→ Excerpted passage
==================================================
Here’s something to think about. You’ve pushed your trolley round the supermarket, done the big shop, got a pile of stuff and now you’re going to put it all through the checkout. You say hello to the checkout guy/girl, they take the first item, scan, then slide it down to where you’re waiting to bag it up.

This is where things become interesting.

You don’t want to look like a dope, so you pick the item up and bag it quick. The next item comes at you a little faster than the first, but you get it in the bag before the third item is coming at you. But the third item is a little faster still, and this time you don’t quite get it in the bag before the next item’s coming at you. You speed up, the checkout person speeds up too. What kind of game is this? Who does this checkout jerk think they are, pushing you like this?

Well, it’s easy enough to understand, once you see it from their point of view. The checkout guy/gal doesn’t want to look like a dope either, so the faster you pick up that first item, the faster they’re going the scan the second. The faster you go, they faster they think you’re expecting them to go. Maybe they’re thinking you’re a grumpy old git hissing at them while they struggle to find the barcode on that packet of crisps, or maybe the barcode won’t scan at all, or maybe the machine’s playing up today.

Not a word’s been said, but both of you are struggling now with negative perceptions of one another, both feeling threatened, and all simply because nobody wants to look stupid.

Insecurities start with negative perceptions, not just of others but of oneself. I can be a bit slow, especially when it comes to thinking on my feet, so when others are rushing about making decisions, or talking fast at me and expecting me to pick up complex information, I feel vulnerable, threatened, and this awakens the ego whose job it is to put me back on the pedestal of my supposed competence, and from which I feel I’m slipping. Ego tries to make us feel safe by making us feel strong. But mostly it ends up making us appear either mean or stupid.

Here’s another illustration. I called into a coffee shop, asked for a coffee. It cost £1.75. (Pay attention now) I offered the girl a fiver but she’d no change. So I pieced together £1.75 in bits and bobs, including coppers, from the corners of all my pockets, and gave it to her. She kept my fiver and gave me change (which I’d thought she was short of). I’ve no idea how much change she gave me, exactly, but it seemed a lot. I was now very confused and queried the fact she’d kept my fiver, even though I’d just given her the £1.75, and what was all this change, and was that right, and could she explain it to me?
==================================================
→ Exercise
Return the stretch of the supermarket checkout passage from "Here’s something to" to "things become interesting.", copied word for word.

→ Stored records
==================================================
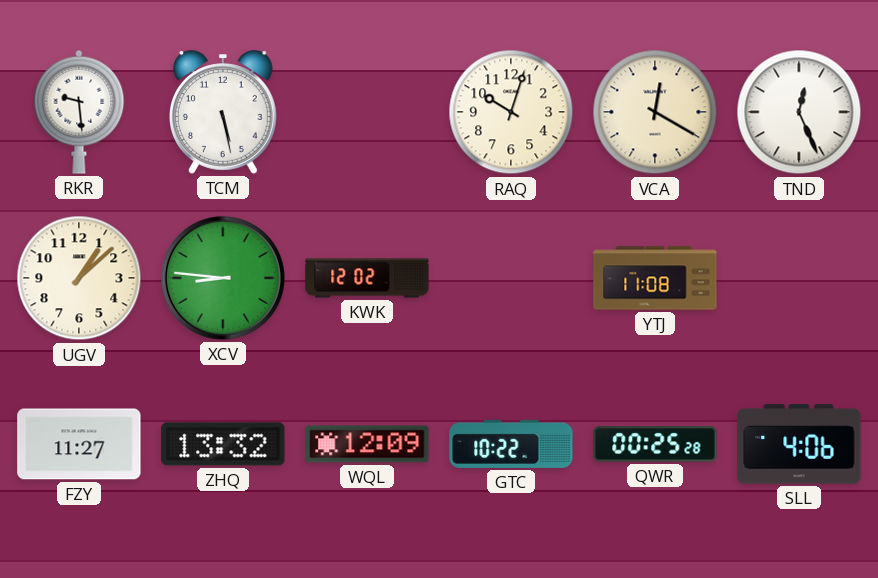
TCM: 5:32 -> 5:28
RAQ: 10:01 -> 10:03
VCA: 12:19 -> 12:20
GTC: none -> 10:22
==================================================
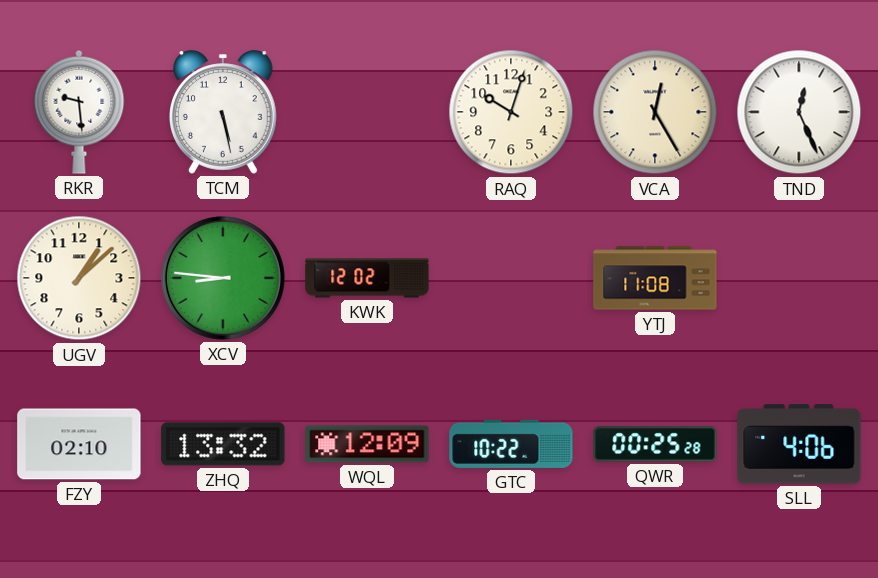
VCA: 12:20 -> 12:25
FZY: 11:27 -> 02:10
==================================================
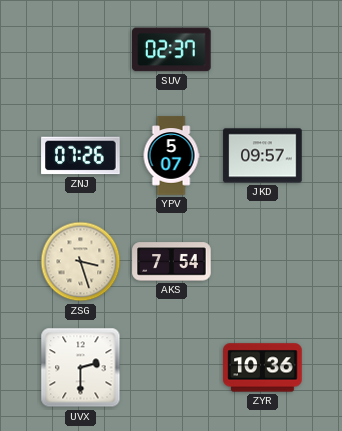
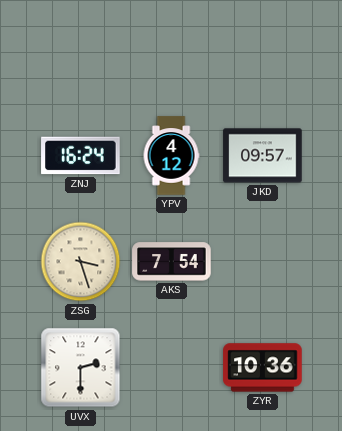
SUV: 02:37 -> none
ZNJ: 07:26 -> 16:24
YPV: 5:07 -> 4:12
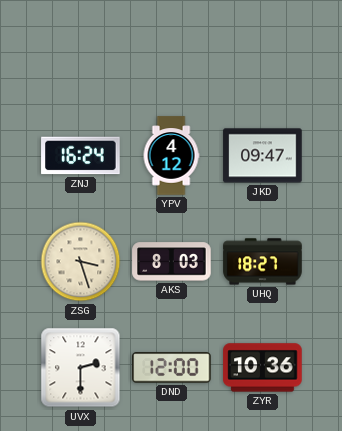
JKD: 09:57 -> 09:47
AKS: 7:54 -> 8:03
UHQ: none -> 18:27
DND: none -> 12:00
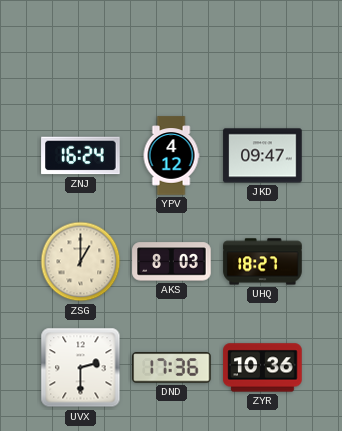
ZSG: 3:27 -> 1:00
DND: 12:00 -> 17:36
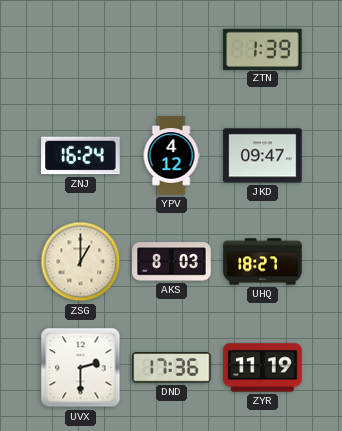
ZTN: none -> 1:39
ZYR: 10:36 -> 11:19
==================================================
→ Response for this exercise
Here’s something to think about. You’ve pushed your trolley round the supermarket, done the big shop, got a pile of stuff and now you’re going to put it all through the checkout. You say hello to the checkout guy/girl, they take the first item, scan, then slide it down to where you’re waiting to bag it up.

This is where things become interesting.